## WORK TO COMPLETE
Copy every line of the entries below without changing anything.

====== ENTRIES SHOWN

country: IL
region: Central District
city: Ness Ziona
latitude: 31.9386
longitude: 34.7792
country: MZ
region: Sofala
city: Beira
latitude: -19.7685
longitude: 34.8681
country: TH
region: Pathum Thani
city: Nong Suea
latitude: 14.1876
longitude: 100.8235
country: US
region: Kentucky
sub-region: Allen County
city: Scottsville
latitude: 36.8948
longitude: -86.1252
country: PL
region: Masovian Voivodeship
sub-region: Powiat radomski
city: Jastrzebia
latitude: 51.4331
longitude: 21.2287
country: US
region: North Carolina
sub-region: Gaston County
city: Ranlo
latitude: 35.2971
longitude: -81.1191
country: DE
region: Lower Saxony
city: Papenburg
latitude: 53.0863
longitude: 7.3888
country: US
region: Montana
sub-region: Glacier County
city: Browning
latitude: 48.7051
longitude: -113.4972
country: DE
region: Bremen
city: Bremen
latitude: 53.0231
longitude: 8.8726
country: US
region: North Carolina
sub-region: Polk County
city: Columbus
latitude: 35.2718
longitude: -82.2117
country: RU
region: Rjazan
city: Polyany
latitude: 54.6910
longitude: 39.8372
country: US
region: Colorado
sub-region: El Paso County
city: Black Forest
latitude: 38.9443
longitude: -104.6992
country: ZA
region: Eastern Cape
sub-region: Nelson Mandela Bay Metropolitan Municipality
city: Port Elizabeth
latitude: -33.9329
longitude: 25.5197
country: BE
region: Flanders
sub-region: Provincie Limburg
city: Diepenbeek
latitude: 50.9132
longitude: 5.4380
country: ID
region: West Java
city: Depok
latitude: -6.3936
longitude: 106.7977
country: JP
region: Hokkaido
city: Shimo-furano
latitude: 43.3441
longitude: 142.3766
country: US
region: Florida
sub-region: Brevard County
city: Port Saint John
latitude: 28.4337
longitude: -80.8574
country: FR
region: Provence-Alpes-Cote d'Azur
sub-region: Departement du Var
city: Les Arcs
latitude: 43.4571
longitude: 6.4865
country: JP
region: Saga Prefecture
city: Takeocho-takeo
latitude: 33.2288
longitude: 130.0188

============

## RESULT
country: IL
region: Central District
city: Ness Ziona
latitude: 31.9386
longitude: 34.7792
country: MZ
region: Sofala
city: Beira
latitude: -19.7685
longitude: 34.8681
country: TH
region: Pathum Thani
city: Nong Suea
latitude: 14.1876
longitude: 100.8235
country: US
region: Kentucky
sub-region: Allen County
city: Scottsville
latitude: 36.8948
longitude: -86.1252
country: PL
region: Masovian Voivodeship
sub-region: Powiat radomski
city: Jastrzebia
latitude: 51.4331
longitude: 21.2287
country: US
region: North Carolina
sub-region: Gaston County
city: Ranlo
latitude: 35.2971
longitude: -81.1191
country: DE
region: Lower Saxony
city: Papenburg
latitude: 53.0863
longitude: 7.3888
country: US
region: Montana
sub-region: Glacier County
city: Browning
latitude: 48.7051
longitude: -113.4972
country: DE
region: Bremen
city: Bremen
latitude: 53.0231
longitude: 8.8726
country: US
region: North Carolina
sub-region: Polk County
city: Columbus
latitude: 35.2718
longitude: -82.2117
country: RU
region: Rjazan
city: Polyany
latitude: 54.6910
longitude: 39.8372
country: US
region: Colorado
sub-region: El Paso County
city: Black Forest
latitude: 38.9443
longitude: -104.6992
country: ZA
region: Eastern Cape
sub-region: Nelson Mandela Bay Metropolitan Municipality
city: Port Elizabeth
latitude: -33.9329
longitude: 25.5197
country: BE
region: Flanders
sub-region: Provincie Limburg
city: Diepenbeek
latitude: 50.9132
longitude: 5.4380
country: ID
region: West Java
city: Depok
latitude: -6.3936
longitude: 106.7977
country: JP
region: Hokkaido
city: Shimo-furano
latitude: 43.3441
longitude: 142.3766
country: US
region: Florida
sub-region: Brevard County
city: Port Saint John
latitude: 28.4337
longitude: -80.8574
country: FR
region: Provence-Alpes-Cote d'Azur
sub-region: Departement du Var
city: Les Arcs
latitude: 43.4571
longitude: 6.4865
country: JP
region: Saga Prefecture
city: Takeocho-takeo
latitude: 33.2288
longitude: 130.0188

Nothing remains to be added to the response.